14/1/18

Margaret Fuller

Margaret Fuller era una mujer orgullosa y sabia. Nació en Massachusetts en 1810, cuando ser mujer –y más de peso público– no era la situación más fácil para desenvolverse en los Estados Unidos puritanos del siglo XIX. Pero ella rompió las ataduras mentales hasta convertirse en una de las escritoras claves del feminismo y la independencia de la incipiente nación.

Era una revolucionaria, por dentro y por fuera, por lo que el desembarco de su libro Verano en los lagos, de la mano de La línea del horizonte en España, supone un importante espejo para estos tiempos: uno comprueba que, lejos de resolverse ciertos problemas, se han agravado con el tiempo.

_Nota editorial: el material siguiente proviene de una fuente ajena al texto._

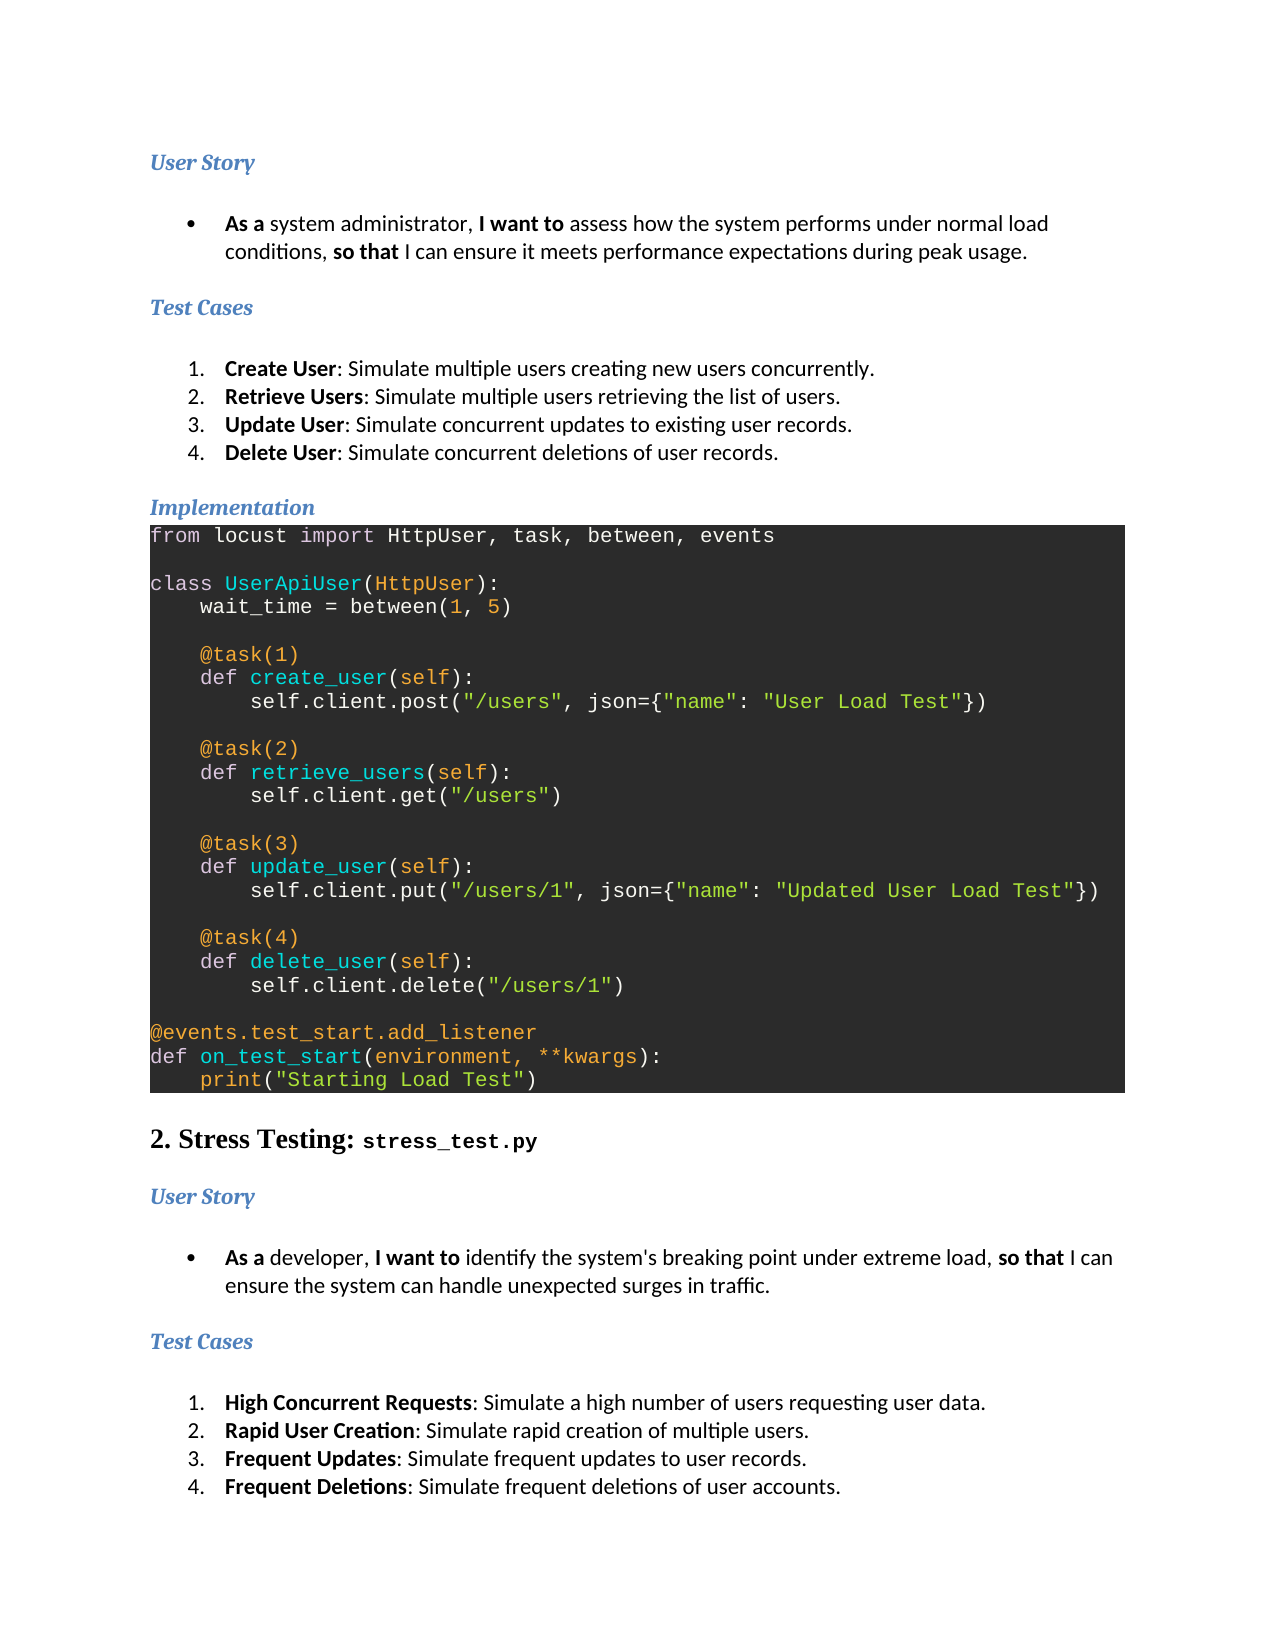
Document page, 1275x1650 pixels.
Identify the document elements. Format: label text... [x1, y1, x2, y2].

text def delete_user(self): [150, 951, 1125, 975]
text def create_user(self): [150, 667, 1125, 691]
text def on_test_start(environment, **kwargs): [150, 1046, 1125, 1069]
subtitle Implementation [150, 495, 1125, 522]
subtitle Test Cases [150, 294, 1125, 321]
text @task(4) [150, 927, 1125, 951]
list Retrieve Users: Simulate multiple users retrieving the list of users. [187, 382, 1125, 410]
text print("Starting Load Test") [150, 1069, 1125, 1093]
text @task(2) [150, 738, 1125, 762]
list High Concurrent Requests: Simulate a high number of users requesting user data. [187, 1388, 1125, 1416]
list Rapid User Creation: Simulate rapid creation of multiple users. [187, 1416, 1125, 1444]
list Frequent Deletions: Simulate frequent deletions of user accounts. [187, 1472, 1125, 1500]
text self.client.put("/users/1", json={"name": "Updated User Load Test"}) [150, 880, 1125, 904]
text from locust import HttpUser, task, between, events [150, 525, 1125, 549]
subtitle User Story [150, 150, 1125, 176]
text class UserApiUser(HttpUser): [150, 573, 1125, 596]
text wait_time = between(1, 5) [150, 596, 1125, 620]
text def update_user(self): [150, 856, 1125, 880]
text self.client.delete("/users/1") [150, 975, 1125, 998]
list As a developer, I want to identify the system's breaking point under extreme load, so that I can ensure the system can handle unexpected surges in traffic. [187, 1243, 1125, 1299]
text self.client.get("/users") [150, 786, 1125, 809]
text def retrieve_users(self): [150, 762, 1125, 786]
text @task(3) [150, 833, 1125, 856]
text self.client.post("/users", json={"name": "User Load Test"}) [150, 691, 1125, 714]
list Update User: Simulate concurrent updates to existing user records. [187, 410, 1125, 438]
subtitle User Story [150, 1184, 1125, 1210]
list Create User: Simulate multiple users creating new users concurrently. [187, 354, 1125, 382]
list As a system administrator, I want to assess how the system performs under normal load conditions, so that I can ensure it meets performance expectations during peak usage. [187, 209, 1125, 265]
list Delete User: Simulate concurrent deletions of user records. [187, 438, 1125, 466]
subtitle Test Cases [150, 1328, 1125, 1355]
text @task(1) [150, 644, 1125, 667]
text @events.test_start.add_listener [150, 1022, 1125, 1046]
subtitle 2. Stress Testing: stress_test.py [150, 1122, 1125, 1155]
list Frequent Updates: Simulate frequent updates to user records. [187, 1444, 1125, 1472]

Era mayo de 1843 y Margaret inició este viaje hacia los Grandes Lagos que desmigó en un libro en el que desde la primera página, escrita en las cataratas del Niágara, resume en un instante su propósito no solo del viaje, sino vital: «Una visión tan grandiosa pronto nos satisface, dejándonos contentos con su imagen y con lo que es inferior a su imagen. Nuestros deseos, una vez realizados, nos obsesionan menos. Al haber vivido un día podemos partir y ser merecedores de vivir otro».


Se sabía que Margaret Fuller había dado su estirón intelectual entre algodones, como ella misma le escribió a su amiga Caroline Sturgis en una carta: «Siempre ocupo mi posición natural, y cuanto más veo más siento que es regia. Sin trono, cetro ni guardia, ¡pero reina!». Y aunque su estela sigue la historia de los círculos trascendentalistas, este libro de viajes que mezcla lo poético, las maravillosas descripciones de la naturaleza y la bondad de los nativos nos saca de trilladas teorías para poner en práctica una vida sublime. 

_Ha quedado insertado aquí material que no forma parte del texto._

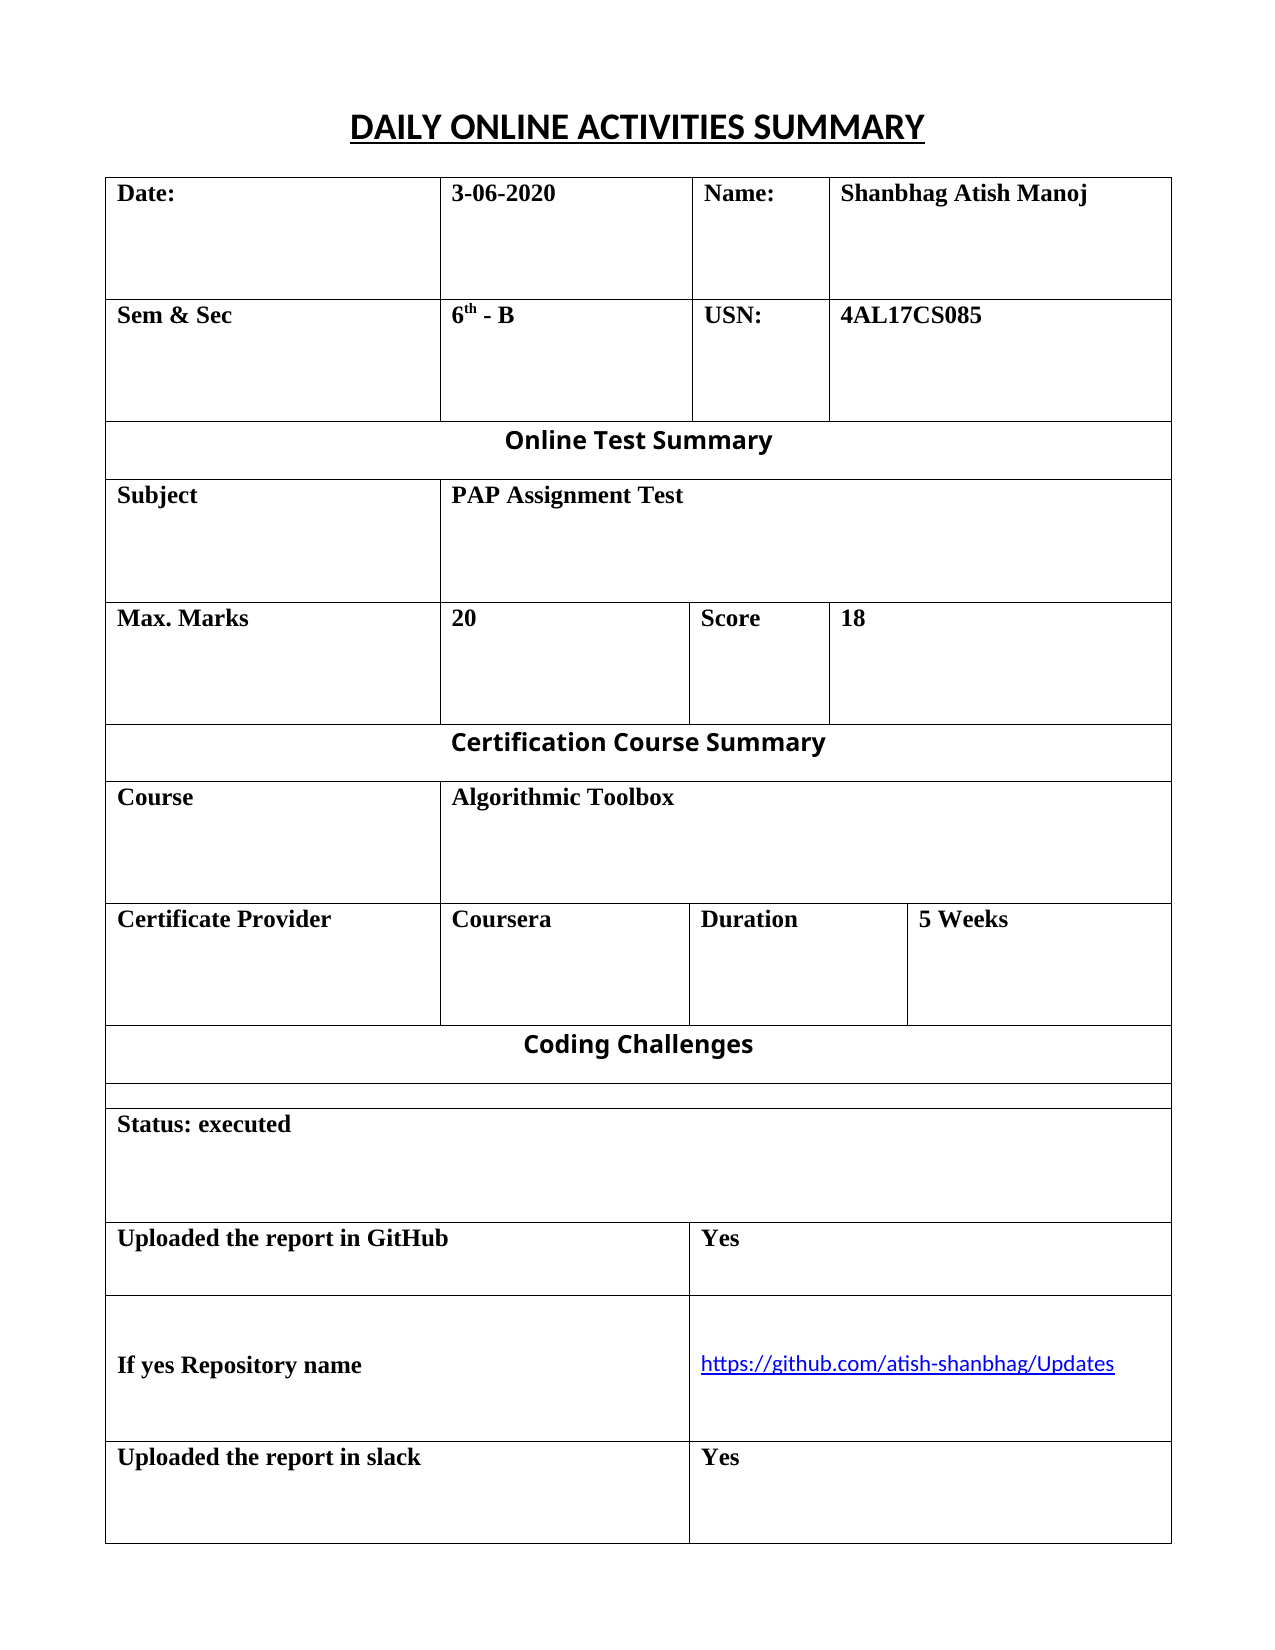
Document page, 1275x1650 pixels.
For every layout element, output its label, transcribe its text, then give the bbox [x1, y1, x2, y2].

Y ese es, precisamente, el núcleo del trascendentalismo –«pensar es actuar»–, así que los cuatro meses que pasó por los Grandes Lagos fueron una gran puesta en práctica de un anhelo. «Estoy harta de libros y de trabajo intelectual. Anhelo extender las alas y vivir al aire libre; tan solo ver y sentir», como le había escrito a su amigo y admirado Ralph W. Emerson. Este viaje, con 33 años, era su oportunidad.

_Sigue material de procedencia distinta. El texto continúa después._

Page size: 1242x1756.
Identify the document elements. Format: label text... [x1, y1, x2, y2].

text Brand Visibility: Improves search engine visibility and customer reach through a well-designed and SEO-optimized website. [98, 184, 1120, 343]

Lejos quedaba la ingenuidad que cargaba en 1835 en su primer gran viaje, donde en Long Island conoció al poeta Sam Ward y, al volver de dar un paseo, anotó en su cuaderno que no le había caído bien: la honestidad y la verdad en carne viva ya se asomaban en una mujer de 25 años, aunque –hay que decirlo– llegaron a ser grandes amigos. «Esa fachada defensiva adoptada por una personalidad sensible y orgullosa se desvanecía, mostrando dotes raras y logros sólidos», escribió sobre ella Ward en sus memorias cuando tenía 80 años. «Todo lo que yo sabía», continuaba, «ella lo sabía con la misma profundidad y desde el punto de vista más moderno».